Gradually, Caplan carved out a niche for herself. After hustling for years, working from 1 a.m. to 5 p.m. daily, Caplan founded her own company in 1962. Purple became her signature color because, at the time of her business launch, it was the only hue the sign maker she hired had on hand.
“There have always been exotic food items,” Caplan told The Times in 1972 on the key to success. “We just showcased them, dressed them up and sold them.”
She even supplied the “alien” fruits for “Star Trek” episodes, which helped boost sales.
Also a sales success was her introduction of packaged produce, an idea that spawned when customers in Chicago couldn’t tell the difference between the ginger and sunchokes they’d purchased from her.
So Caplan found a solution: She labeled their products and added a note telling customers to call Frieda’s for recipes and more information. “We were flooded with letters,” Caplan said in the 2015 documentary “Fear No Fruit.” Every week, they received 400 to 800 letters.
“Success came because I never saw obstacles,” she told the Orange County Register in 2018.
In the mid-1980s, when Frieda’s Inc. had established itself as an industry leader, she told The Times that her success was due to the health and fitness craze of the time, medical reports stating that eating more fresh produce showed a lower cancer rate, and a spurt of restaurants specializing in fresh and exotic foods.
Before long she was supplying produce to stores like Vons, Ralphs, Trader Joe’s, Bristol Farms and Whole Foods.
The media had long ago taken notice of her, and had been following her rocketing career.
The Times in 1990 listed Caplan as one of a dozen Californians — including Steve Jobs and Jane Fonda — who shaped American businesses in the 1980s.
“You gotta hand it to her,” said an admirer to The Times in 1972. “She made something from nothing. There isn’t a produce man in the market who doesn’t take his hat off to her.”
And throughout her long, fruitful life and career, others took their hats off to her, too.
Her many accolades included an honorary degree of Doctor of Humane Letters from Cal Poly San Luis Obispo; a Lifetime Achievement Award from United Fresh Produce Assn.; a Legacy Award from National Assn. of Women Business Owners; received the first Working Woman’s magazine’s first Harriet Alger Award for Entrepreneurship; and was the first woman to receive The Packer newspaper’s “Produce Man of the Year” in the 1970s, which she rejected until it was renamed “The Produce Marketer of the Year.”

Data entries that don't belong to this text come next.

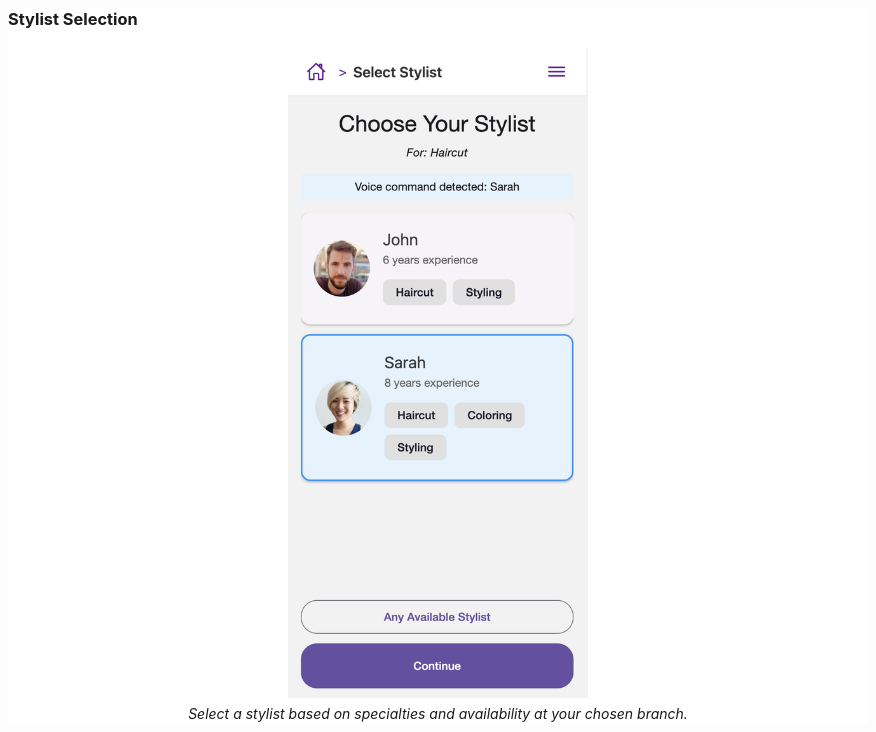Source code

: ### Stylist Selection

<p align="center">
  <img src="./screenshots/stylist-selection.png" alt="Stylist Selection" width="300" />
  <br>
  <em>Select a stylist based on specialties and availability at your chosen branch.</em>
</p>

By 2018, Frieda’s, Inc. had boomed into a $50-million-plus business with 75 full-time and 110 part-time employees, an 81,000-square-foot warehouse in Los Alamitos and customers from across the world.
Until recently, Caplan still showed up to work. Cane in hand, always donning purple, she filed invoices and kept a keen eye on the next big product, leaving her daughters Karen and Jackie to run the business.
“She works like someone is keeping time on her,” her granddaughter and the company’s sales manager Alex Berkley once said.
But despite all her innovations and accomplishments, her accolades and title as “the marketing genius who galvanized the California farm industry and almost singlehandedly created fruit and vegetable trends,” as many described her, there’s one thing Caplan didn’t do: She never learned how to cook.